鞠子は――鞠子は、いつも身なりが良くて、上品で、気にしいで、思えばそれはいつも“なにか”を我慢していたということだったのかもしれない。なにを、と問われると、まだわからない。でも、もしかしたら、今こうしてキラキラと輝いている鞠子こそが、本来の鞠子なのかもしれない。
「うん。そのつもり」
「へぇ! すごいわ。なんだかわくわくしちゃう!」
「他人事なのに?」
鞠子は私の言葉に彫像のように固まると、「そうよね、他人事だよね」としょんぼりと呟いていた。こういうとき、どうすればいいのだろう。ニンゲンカンケイってほんと難しい。どこかに正解が落ちていれば良いのに。
そんな風にうんうん唸っていると、私が答えを見つけるよりも早く、鞠子はがばりと顔を上げた。それはもうすごい勢いだった。

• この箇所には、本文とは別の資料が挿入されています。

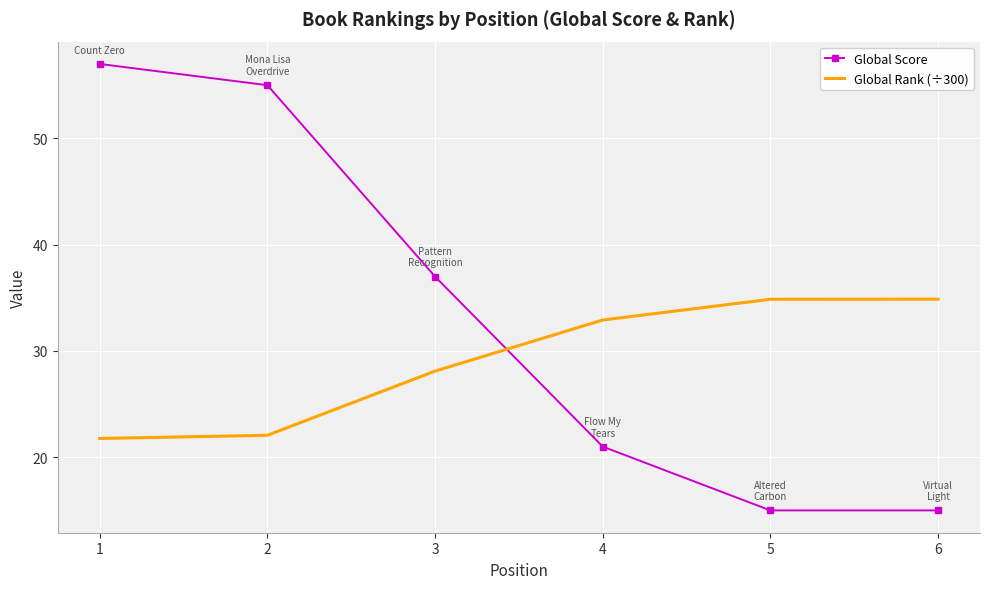

Rank the series at 4 from highest to lowest value.

Global Rank (÷300), Global Score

「うちね、パパがね、白上建設っていう建設会社の社長で、すっごくお金を持ってるの!」
なにを言い出すのかと思えば。そう目を細めて鞠子を見ると、鞠子は慌てて続きを言う。
「ふぅん、で?」
「興味なさそうにしないで! いやホントは、成金って言われるの嫌だから、言うつもりはなかったんだけど……でね、私、パパに頼んでみる!」
「頼むって、なにを?」
興奮冷めやらぬ様子の鞠子に、私は続きを促すことしか出来ない。
「芸能事務所! 鶫が女優になれるように、パパに芸能事務所を作って貰うの! で、そこに鶫が所属する! ね、いいでしょ?」
きらきらとした目。鞠子らしくない、子供っぽい表情。右頬から見える八重歯が、可愛らしい、私の初めての友達。彼女がこんなにも私に言葉を募ってくれるという事実が嬉しくて、なんだか少し、頬が緩む。
太陽の差し込む教室。私と金魚と鞠子が照らされて、鞠子の興奮に潤んだ瞳がよく見えた。こんなに、私に期待してくれているのだと思うと、胸が熱くなる。

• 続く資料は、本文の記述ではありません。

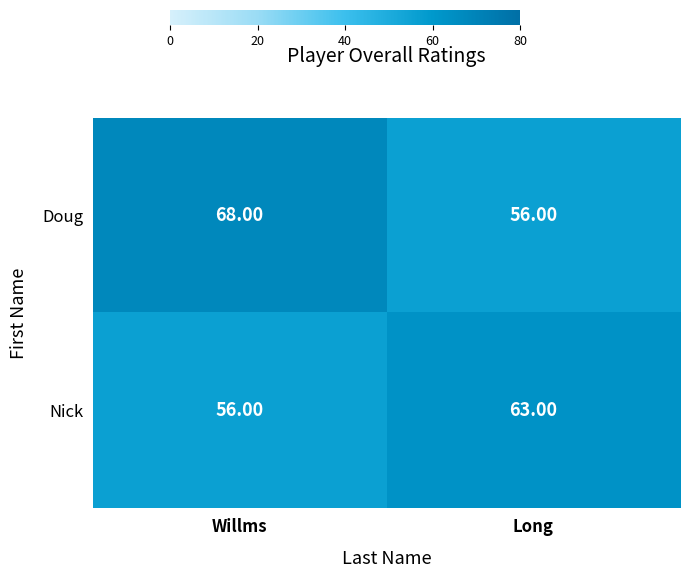

The Nick series shows 18 at Willms. True or false?

False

「うん、いいよ。そうしたら、鞠子がお仕事、持ってきてね」
「うんっ、任せて! なんだか私も鶫に、夢を貰っちゃったみたい!」
約束が果たされるのか、果たされないのか、それはきっと大きくなってみないとわからない。それでも、交わした約束が、差し出されて繋いだ手が、とても温かかったから……私はガラにもなく、叶うといいな、なんて、そんな風に思った。